45, de la Taupinière
Lorsqu’on assiste à une pièce pour la première fois, on réalise soudainement que tout est possible au théâtre. Dans ce moment de découverte, la magie devient réalité. J’ai voulu, dans cette illustration, rappeler l’émerveillement de ces premières expériences théâtrales, quand on se laisse transporter dans un autre monde pour la toute première fois.
Sous un champignon — pardon, un « champiroc » —, Margot explore cet espace féérique en suivant la carte de son grand père. Sur le rocher poussent des soucis, ou marigolds, comme son nom, tandis que le ciel étoilé s’anime d’un mécanisme mystérieux.
45, de la Taupinière est un spectacle qui émerveille et enchante.

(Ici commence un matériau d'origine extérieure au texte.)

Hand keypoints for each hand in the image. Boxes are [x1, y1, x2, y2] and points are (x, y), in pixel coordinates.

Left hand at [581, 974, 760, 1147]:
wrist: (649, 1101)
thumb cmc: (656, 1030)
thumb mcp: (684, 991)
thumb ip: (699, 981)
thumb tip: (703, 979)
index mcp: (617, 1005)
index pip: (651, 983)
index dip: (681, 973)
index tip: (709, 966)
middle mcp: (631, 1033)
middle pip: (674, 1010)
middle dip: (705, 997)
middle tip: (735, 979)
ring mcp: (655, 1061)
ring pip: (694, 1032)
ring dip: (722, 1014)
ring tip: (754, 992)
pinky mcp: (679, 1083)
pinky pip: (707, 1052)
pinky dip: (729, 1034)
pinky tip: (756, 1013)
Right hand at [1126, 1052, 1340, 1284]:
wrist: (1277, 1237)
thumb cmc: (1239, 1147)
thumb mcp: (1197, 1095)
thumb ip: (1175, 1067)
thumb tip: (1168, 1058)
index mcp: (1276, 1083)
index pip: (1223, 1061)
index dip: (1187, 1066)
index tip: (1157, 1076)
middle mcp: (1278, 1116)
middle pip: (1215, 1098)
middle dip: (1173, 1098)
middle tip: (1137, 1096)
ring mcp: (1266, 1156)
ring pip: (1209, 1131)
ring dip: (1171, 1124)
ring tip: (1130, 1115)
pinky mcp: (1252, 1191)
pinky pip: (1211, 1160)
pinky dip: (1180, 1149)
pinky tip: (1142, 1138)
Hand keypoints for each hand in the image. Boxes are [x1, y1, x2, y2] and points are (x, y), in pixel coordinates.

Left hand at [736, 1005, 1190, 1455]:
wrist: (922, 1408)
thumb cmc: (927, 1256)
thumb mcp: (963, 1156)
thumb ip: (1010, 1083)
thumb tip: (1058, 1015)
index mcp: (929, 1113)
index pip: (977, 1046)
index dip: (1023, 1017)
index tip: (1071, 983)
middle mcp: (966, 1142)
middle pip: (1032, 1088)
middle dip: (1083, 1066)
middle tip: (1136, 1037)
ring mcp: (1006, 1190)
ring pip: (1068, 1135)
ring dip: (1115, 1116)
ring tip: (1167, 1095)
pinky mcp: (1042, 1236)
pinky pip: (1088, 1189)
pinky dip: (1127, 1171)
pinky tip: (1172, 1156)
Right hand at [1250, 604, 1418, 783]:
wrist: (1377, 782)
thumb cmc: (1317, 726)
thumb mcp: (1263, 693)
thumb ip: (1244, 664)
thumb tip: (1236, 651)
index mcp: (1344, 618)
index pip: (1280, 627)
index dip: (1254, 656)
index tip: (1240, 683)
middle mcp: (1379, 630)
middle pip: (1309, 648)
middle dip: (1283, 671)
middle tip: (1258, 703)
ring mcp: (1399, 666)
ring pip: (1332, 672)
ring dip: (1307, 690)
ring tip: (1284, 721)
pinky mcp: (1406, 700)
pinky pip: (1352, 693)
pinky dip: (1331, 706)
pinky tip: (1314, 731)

Il nous invite, parmi les lumières qui percent la noirceur, à découvrir la magie d’un autre monde, caché juste sous notre nez.
Arielle Morier-Roy - Illustratrice

Arielle Morier-Roy
Arielle est une artiste graphique Queer, nerd, bricoleuse et multidisciplinaire.
Winnipégoise issue de Sainte-Anne au Manitoba, elle cultive ses passions pour l’art et le théâtre ainsi que son intérêt pour la sociologie autant dans ses projets publics que dans sa vie personnelle.
Vous avez possiblement déjà vu sa version stylisée du drapeau franco-manitobain sur des chandails de la SFM, son art graphique dans l’affichage de projets du CJP ou ses traits de pinceau sur la murale du jardin de sa mère. Vous l’avez peut-être déjà vu sur scène avec les troupes des Chiens des Soleil ou de B.S. Comedy, et plus récemment en train d’arbitrer un match de la Ligue d’improvisation du Manitoba ou d’improviser des personnages dans un jeu de Donjons et Dragons.
Arielle a rejoint l’équipe du Théâtre Cercle Molière il y a maintenant neuf ans et y travaille présentement en tant que graphiste. En plus de signer l’image des saisons 2018-2019 et 2022-2023, elle y a composé l’affichage pour d’innombrables évènements en cours de route. Elle est profondément reconnaissante d’avoir été choisie pour l’opportunité exceptionnelle de créer l’identité visuelle du Siècle Molière.